Ted Levitt, economist and professor at Harvard University, refers to this concept in his article "Marketing myopi" in the Harvard Business Review, where he highlights the mistake that businesses make in their beginnings by not taking into account the needs of customers. which leads to future problems in companies.
According to Levitt, consumers present a series of needs and problems, these being the objectives that companies must address to create articles that satisfy these deficiencies.
Examples of marketing myopia
Some examples of marketing myopia are:
- The Kodak case: The photo manufacturers saw no enemies or competition in the mobile phones that began to take digital photos. They were reluctant to abandon analog photography, which led to a crisis in the sector. They realized that these items satisfied the need of customers to digitally immortalize images in the moment, so they had to adapt their products to what the public was asking for.

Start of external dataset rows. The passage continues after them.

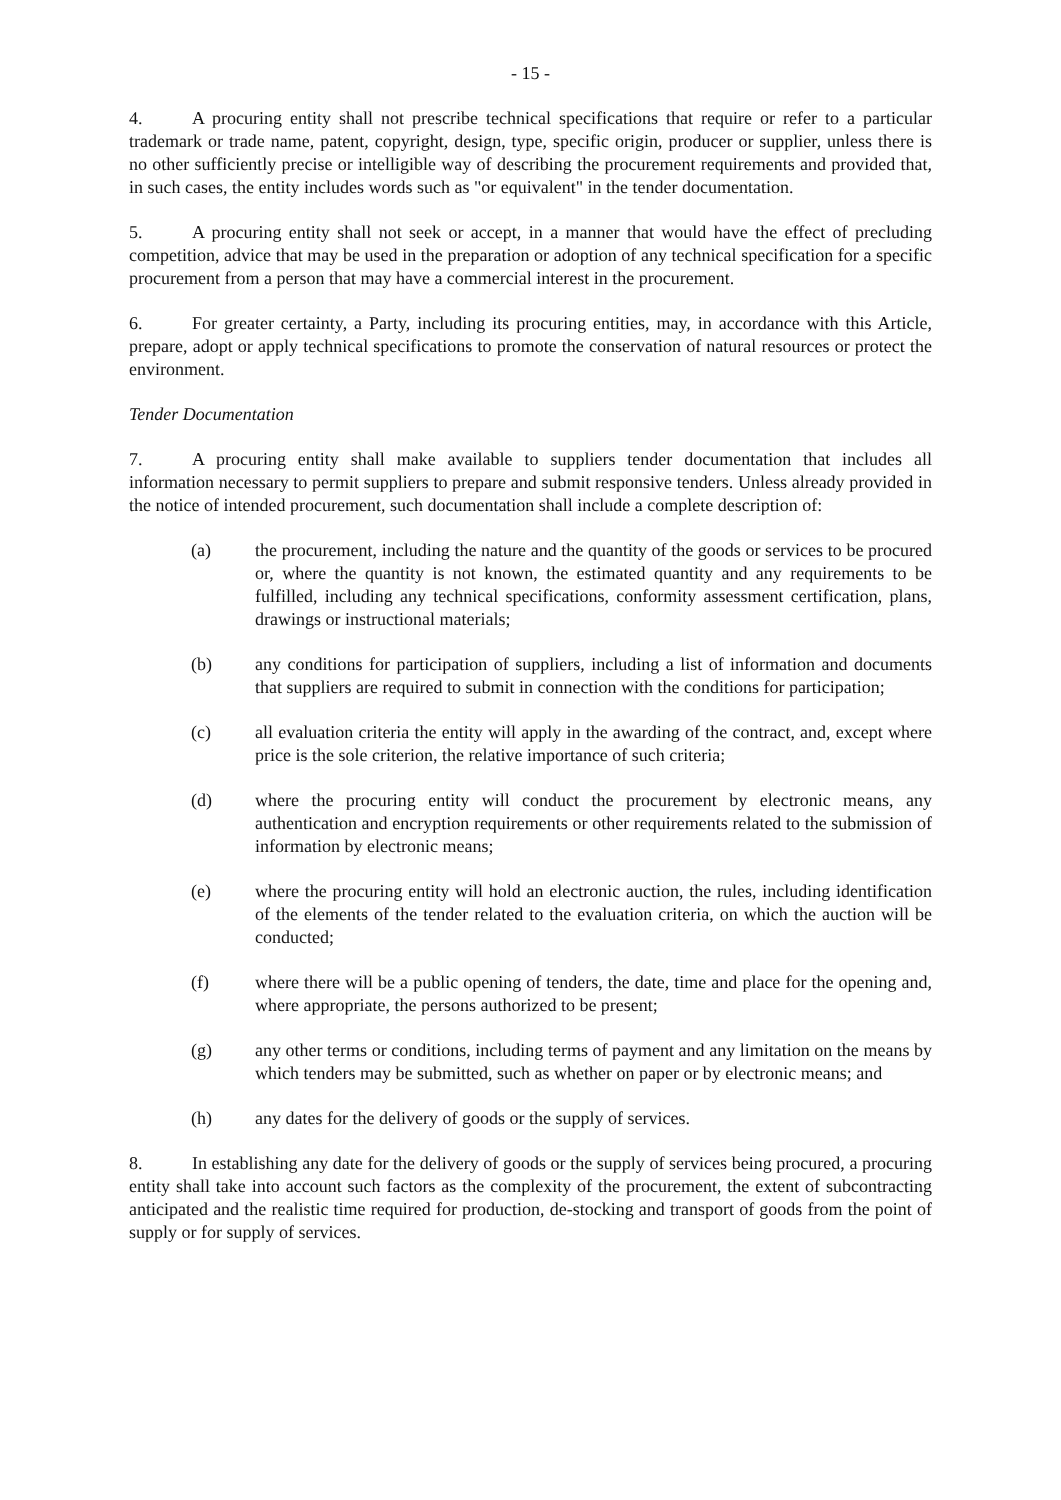- 15 -
4. A procuring entity shall not prescribe technical specifications that require or refer to a particular trademark or trade name, patent, copyright, design, type, specific origin, producer or supplier, unless there is no other sufficiently precise or intelligible way of describing the procurement requirements and provided that, in such cases, the entity includes words such as "or equivalent" in the tender documentation.
5. A procuring entity shall not seek or accept, in a manner that would have the effect of precluding competition, advice that may be used in the preparation or adoption of any technical specification for a specific procurement from a person that may have a commercial interest in the procurement.
6. For greater certainty, a Party, including its procuring entities, may, in accordance with this Article, prepare, adopt or apply technical specifications to promote the conservation of natural resources or protect the environment.
Tender Documentation
7. A procuring entity shall make available to suppliers tender documentation that includes all information necessary to permit suppliers to prepare and submit responsive tenders. Unless already provided in the notice of intended procurement, such documentation shall include a complete description of:
(a) the procurement, including the nature and the quantity of the goods or services to be procured or, where the quantity is not known, the estimated quantity and any requirements to be fulfilled, including any technical specifications, conformity assessment certification, plans, drawings or instructional materials;
(b) any conditions for participation of suppliers, including a list of information and documents that suppliers are required to submit in connection with the conditions for participation;
(c) all evaluation criteria the entity will apply in the awarding of the contract, and, except where price is the sole criterion, the relative importance of such criteria;
(d) where the procuring entity will conduct the procurement by electronic means, any authentication and encryption requirements or other requirements related to the submission of information by electronic means;
(e) where the procuring entity will hold an electronic auction, the rules, including identification of the elements of the tender related to the evaluation criteria, on which the auction will be conducted;
(f) where there will be a public opening of tenders, the date, time and place for the opening and, where appropriate, the persons authorized to be present;
(g) any other terms or conditions, including terms of payment and any limitation on the means by which tenders may be submitted, such as whether on paper or by electronic means; and
(h) any dates for the delivery of goods or the supply of services.
8. In establishing any date for the delivery of goods or the supply of services being procured, a procuring entity shall take into account such factors as the complexity of the procurement, the extent of subcontracting anticipated and the realistic time required for production, de-stocking and transport of goods from the point of supply or for supply of services.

- The film industry: When the use of the Internet began to gain importance among users, the film industry refused to adapt its products to this format without taking into account the needs of the public that began to browse daily, download illegally and watch films. It was a shock and they had to adapt their works to this medium. Nowadays it is already possible to watch movies and many premieres are made on the Internet.
- The music industry: The classic vinyl records were the usual products of these companies. When the need for people to listen to music while playing sports or traveling appeared, items that met these needs appeared, but big brands like sony were initially reluctant to assess the needs that users required and adapt their products to them. Currently products such as mp4, ipod have facilitated these needs that customers demanded.
In short, the myopia of marketing has meant that many leading companies lost customers by not finding the products they needed to meet their needs. Thus, firms have had to adapt their articles while users resorted to the competition to acquire them since they could not find them in important brands that were reluctant to value what the public requested.